[PATCH 5.1 284/405] habanalabs: prevent CPU soft lockup on Palladium

From: Greg Kroah-Hartman
Date: Thu May 30 2019 - 00:48:57 EST


[ Upstream commit e850b89f50d2c1439f58d547b888ee6e43312dea ]

Unmapping ptes in the device MMU on Palladium can take a long time, which
can cause a kernel BUG of CPU soft lockup.

This patch minimize the chances for this bug by sleeping a little between
unmapping ptes.

Signed-off-by: Oded Gabbay <oded.gabbay@xxxxxxxxx>
Signed-off-by: Sasha Levin <sashal@xxxxxxxxxx>
---
drivers/misc/habanalabs/memory.c | 11 +++++++++--
1 file changed, 9 insertions(+), 2 deletions(-)
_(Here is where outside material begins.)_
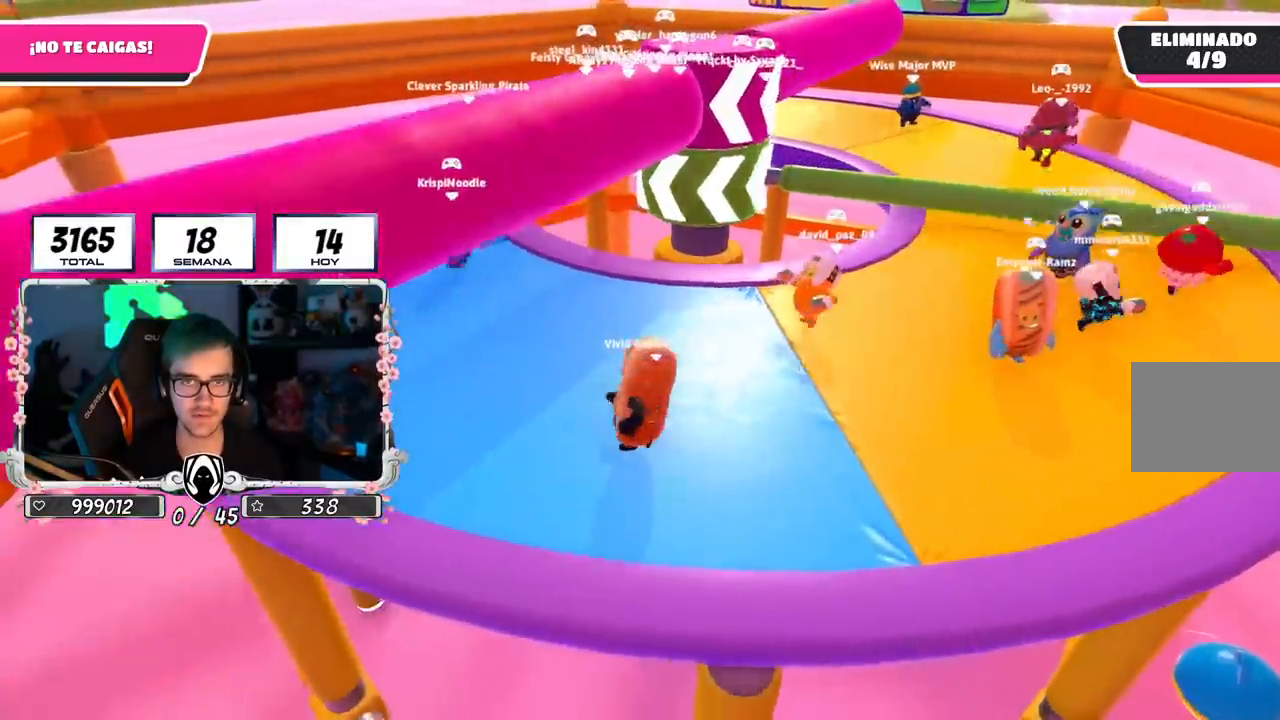
{"buttons": ["CROSS"], "left_stick": "down-left", "right_stick": "center", "events": [[67, "left_stick", "up-right"], [217, "right_stick", "center"], [384, "CROSS", "down"], [417, "left_stick", "down-right"], [501, "left_stick", "down-left"]]}
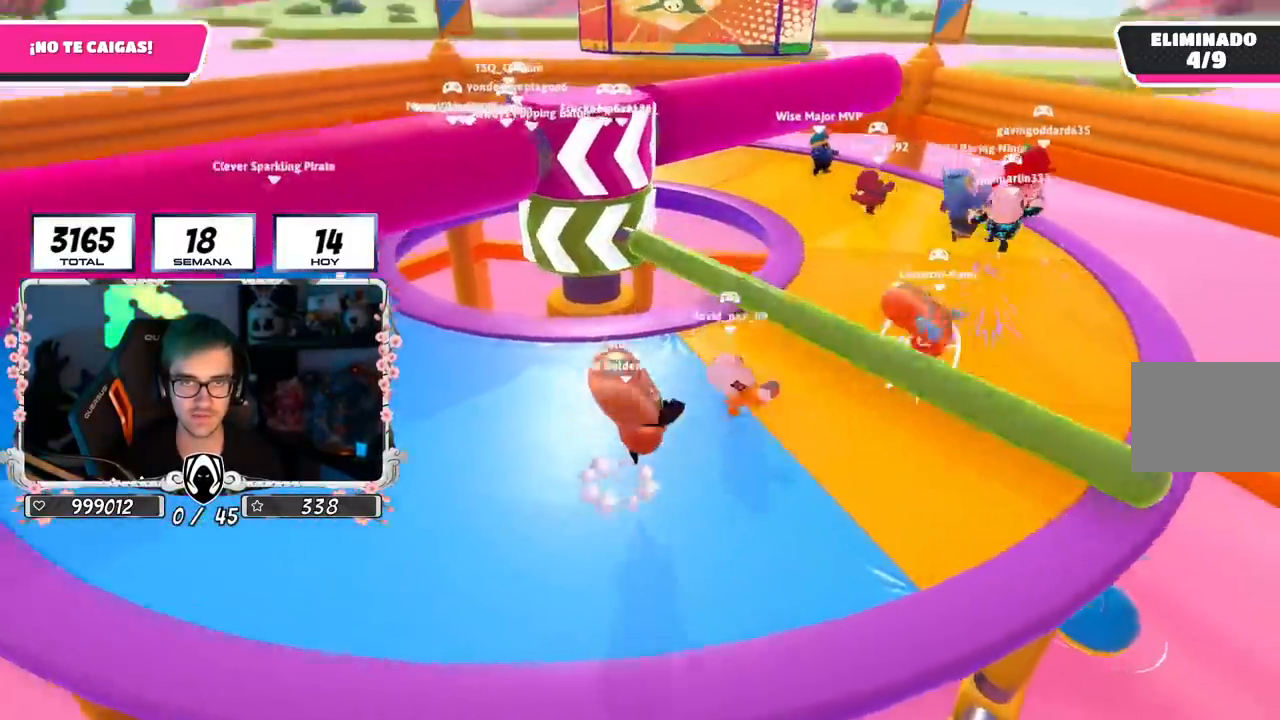
{"buttons": [], "left_stick": "left", "right_stick": "center", "events": [[66, "CROSS", "up"], [100, "left_stick", "left"]]}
diff --git a/drivers/misc/habanalabs/memory.c b/drivers/misc/habanalabs/memory.c
index ce1fda40a8b81..fadaf557603f5 100644
--- a/drivers/misc/habanalabs/memory.c
+++ b/drivers/misc/habanalabs/memory.c
@@ -1046,10 +1046,17 @@ static int unmap_device_va(struct hl_ctx *ctx, u64 vaddr)

mutex_lock(&ctx->mmu_lock);

- for (i = 0 ; i < phys_pg_pack->npages ; i++, next_vaddr += page_size)
+ for (i = 0 ; i < phys_pg_pack->npages ; i++, next_vaddr += page_size) {
if (hl_mmu_unmap(ctx, next_vaddr, page_size))
dev_warn_ratelimited(hdev->dev,
- "unmap failed for vaddr: 0x%llx\n", next_vaddr);
+ "unmap failed for vaddr: 0x%llx\n", next_vaddr);
+
+ /* unmapping on Palladium can be really long, so avoid a CPU
+ * soft lockup bug by sleeping a little between unmapping pages
+ */
+ if (hdev->pldm)
+ usleep_range(500, 1000);
+ }

hdev->asic_funcs->mmu_invalidate_cache(hdev, true);

--
2.20.1